Hit return for the empty prompts above as we need the default value. Once the indexing is complete, do the following to verify the values.

[root@hunza swissprot]# cat outfile.dbiflat 
########################################
# Program: dbiflat
# Rundate: Fri 16 Jan 2009 13:34:06
# Dbname: swissprot
# Release: 0.0
# Date: 16/01/09
# CurrentDirectory: /usr/local/share/EMBOSS/data/swissprot/
# IndexDirectory: ./
# IndexDirectoryPath: /usr/local/share/EMBOSS/data/swissprot/
# Maxindex: 0
# Fields: 2
#   Field 1: id
#   Field 2: acc
# Directory: ./
# DirectoryPath: /usr/local/share/EMBOSS/data/swissprot/
# Filenames: uniprot_sprot.dat
# Exclude: 
# Files: 1
#   File 1: ./uniprot_sprot.dat
########################################
# Commandline: dbiflat
#    -dbname swissprot
#    -filenames uniprot_sprot.dat
#    -date 16/01/09
########################################

filename: 'uniprot_sprot.dat'
    id: 405506
   acc: 554076

Index acc: maxlen 6 items 539564

Total 1 files 405506 entries (0 duplicates)

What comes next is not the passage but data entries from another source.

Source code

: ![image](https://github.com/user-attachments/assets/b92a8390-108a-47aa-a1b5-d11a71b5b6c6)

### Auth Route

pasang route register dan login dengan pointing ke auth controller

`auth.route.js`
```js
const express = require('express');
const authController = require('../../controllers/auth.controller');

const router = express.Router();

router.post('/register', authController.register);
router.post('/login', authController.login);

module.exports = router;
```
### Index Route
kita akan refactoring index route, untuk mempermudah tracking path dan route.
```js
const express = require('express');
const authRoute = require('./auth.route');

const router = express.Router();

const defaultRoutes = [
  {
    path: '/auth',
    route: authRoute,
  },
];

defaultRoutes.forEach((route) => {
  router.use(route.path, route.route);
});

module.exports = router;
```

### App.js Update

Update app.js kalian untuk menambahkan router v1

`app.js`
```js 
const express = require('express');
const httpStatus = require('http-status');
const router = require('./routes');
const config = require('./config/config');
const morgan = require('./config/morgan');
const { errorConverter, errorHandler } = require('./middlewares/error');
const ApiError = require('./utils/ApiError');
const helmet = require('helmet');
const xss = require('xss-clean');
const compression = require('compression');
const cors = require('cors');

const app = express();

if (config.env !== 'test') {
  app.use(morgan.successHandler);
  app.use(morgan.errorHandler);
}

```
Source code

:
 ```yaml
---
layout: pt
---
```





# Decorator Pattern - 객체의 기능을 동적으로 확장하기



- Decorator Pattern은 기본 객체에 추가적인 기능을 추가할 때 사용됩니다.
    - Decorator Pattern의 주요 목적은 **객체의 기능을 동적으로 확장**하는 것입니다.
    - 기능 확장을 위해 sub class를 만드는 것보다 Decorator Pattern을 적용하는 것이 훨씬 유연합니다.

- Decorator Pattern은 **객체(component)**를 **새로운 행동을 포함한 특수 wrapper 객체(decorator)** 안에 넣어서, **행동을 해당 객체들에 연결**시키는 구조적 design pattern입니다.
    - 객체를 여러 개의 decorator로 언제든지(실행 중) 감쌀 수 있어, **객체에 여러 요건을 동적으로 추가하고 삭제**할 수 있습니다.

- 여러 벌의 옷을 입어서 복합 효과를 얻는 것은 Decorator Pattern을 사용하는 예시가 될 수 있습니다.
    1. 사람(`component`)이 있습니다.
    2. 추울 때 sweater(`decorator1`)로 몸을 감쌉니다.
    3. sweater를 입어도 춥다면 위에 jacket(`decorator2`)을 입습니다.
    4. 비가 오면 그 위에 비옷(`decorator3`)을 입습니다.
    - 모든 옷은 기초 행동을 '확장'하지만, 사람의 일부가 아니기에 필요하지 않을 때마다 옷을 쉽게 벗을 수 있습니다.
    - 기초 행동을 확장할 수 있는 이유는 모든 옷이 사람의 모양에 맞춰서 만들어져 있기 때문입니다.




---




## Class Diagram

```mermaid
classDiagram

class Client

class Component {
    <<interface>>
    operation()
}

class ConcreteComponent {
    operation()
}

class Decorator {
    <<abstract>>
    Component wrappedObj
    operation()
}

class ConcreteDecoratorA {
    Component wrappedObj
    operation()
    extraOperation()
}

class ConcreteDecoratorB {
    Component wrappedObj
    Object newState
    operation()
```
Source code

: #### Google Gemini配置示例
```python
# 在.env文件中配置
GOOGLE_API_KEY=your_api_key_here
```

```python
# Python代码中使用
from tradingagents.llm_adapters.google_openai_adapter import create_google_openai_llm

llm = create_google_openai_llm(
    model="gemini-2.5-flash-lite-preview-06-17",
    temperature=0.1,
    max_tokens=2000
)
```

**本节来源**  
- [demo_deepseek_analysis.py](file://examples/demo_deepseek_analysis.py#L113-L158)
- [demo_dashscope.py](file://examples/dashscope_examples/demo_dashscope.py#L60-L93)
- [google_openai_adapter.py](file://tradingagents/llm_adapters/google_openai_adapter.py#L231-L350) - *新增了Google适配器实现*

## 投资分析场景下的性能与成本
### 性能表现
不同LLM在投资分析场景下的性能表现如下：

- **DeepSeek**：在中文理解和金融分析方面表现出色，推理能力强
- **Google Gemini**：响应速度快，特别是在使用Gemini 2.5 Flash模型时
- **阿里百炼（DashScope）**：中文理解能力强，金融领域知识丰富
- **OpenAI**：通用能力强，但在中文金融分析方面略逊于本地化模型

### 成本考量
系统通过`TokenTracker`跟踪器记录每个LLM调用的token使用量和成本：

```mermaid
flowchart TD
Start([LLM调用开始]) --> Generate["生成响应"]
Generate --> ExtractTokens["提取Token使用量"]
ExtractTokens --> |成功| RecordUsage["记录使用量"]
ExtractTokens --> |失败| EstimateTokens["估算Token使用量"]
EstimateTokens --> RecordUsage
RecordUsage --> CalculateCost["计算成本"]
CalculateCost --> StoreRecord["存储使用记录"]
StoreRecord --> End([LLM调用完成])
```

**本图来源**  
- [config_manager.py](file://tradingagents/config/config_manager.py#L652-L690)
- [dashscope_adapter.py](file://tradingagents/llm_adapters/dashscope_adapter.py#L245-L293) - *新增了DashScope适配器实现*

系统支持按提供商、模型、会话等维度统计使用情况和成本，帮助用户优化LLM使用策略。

Our new indexed database would not be visible to other EMBOSS programs until we edit the emboss.default file. Open this file for editing. Look for the DB swissprot [...] block. If it exists, replace it with the following. If it doesn't exist, add the following.

##########################################################################
# SWISSPROT indexed with dbiflat
##########################################################################

# SWISSPROT: Set the directory to where the database is stored
# Assumed the dbiflat index files are in the same directory

 DB swissprot [
         type: P
         comment: "SWISSPROT sequences"
         method: emblcd
         format: swiss
         dbalias: swissprot
         dir: /usr/local/share/EMBOSS/data/swissprot/
         file: uniprot_sprot.dat
 ]

Save the emboss.default file and try the following example to verify that your database is working.

$ seqret
Reads and writes (returns) sequences
Input (gapped) sequence(s): swissprot:p11217
output sequence(s) [pygm_human.fasta]: 
$ ls
pygm_human.fasta  
$ cat pygm_human.fasta 
>PYGM_HUMAN P11217 RecName: Full=Glycogen phosphorylase, muscle form; EC=2.4.1.1; AltName: Full=Myophosphorylase;
MSRPLSDQEKRKQISVRGLAGVENVTELKKNFNRHLHFTLVKDRNVATPRDYYFALAHTV
RDHLVGRWIRTQQHYYEKDPKRIYYLSLEFYMGRTLQNTMVNLALENACDEATYQLGLDM
EELEEIEEDAGLGNGGLGRLAACFLDSMATLGLAAYGYGIRYEFGIFNQKISGGWQMEEA
DDWLRYGNPWEKARPEFTLPVHFYGHVEHTSQGAKWVDTQVVLAMPYDTPVPGYRNNVVN
TMRLWSAKAPNDFNLKDFNVGGYIQAVLDRNLAENISRVLYPNDNFFEGKELRLKQEYFV
VAATLQDIIRRFKSSKFGCRDPVRTNFDAFPDKVAIQLNDTHPSLAIPELMRILVDLERM
DWDKAWDVTVRTCAYTNHTVLPEALERWPVHLLETLLPRHLQIIYEINQRFLNRVAAAFP
GDVDRLRRMSLVEEGAVKRINMAHLCIAGSHAVNGVARIHSEILKKTIFKDFYELEPHKF
QNKTNGITPRRWLVLCNPGLAEVIAERIGEDFISDLDQLRKLLSFVDDEAFIRDVAKVKQ
ENKLKFAAYLEREYKVHINPNSLFDIQVKRIHEYKRQLLNCLHVITLYNRIKREPNKFFV
PRTVMIGGKAAPGYHMAKMIIRLVTAIGDVVNHDPAVGDRLRVIFLENYRVSLAEKVIPA
ADLSEQISTAGTEASGTGNMKFMLNGALTIGTMDGANVEMAEEAGEENFFIFGMRVEDVD
KLDQRGYNAQEYYDRIPELRQVIEQLSSGFFSPKQPDLFKDIVNMLMHHDRFKVFADYED
YIKCQEKVSALYKNPREWTRMVIRNIATSGKFSSDRTIAQYAREIWGVEPSRQRLPAPDE
AI

seqret was used to query for a protein with id P11217. This entry was retrieved and saved to pygm_human.fasta file.

dbiflat data file size limit

You cannot handle files larger than 2 Gig. So you can use Swiss-Prot but not TrEMBL.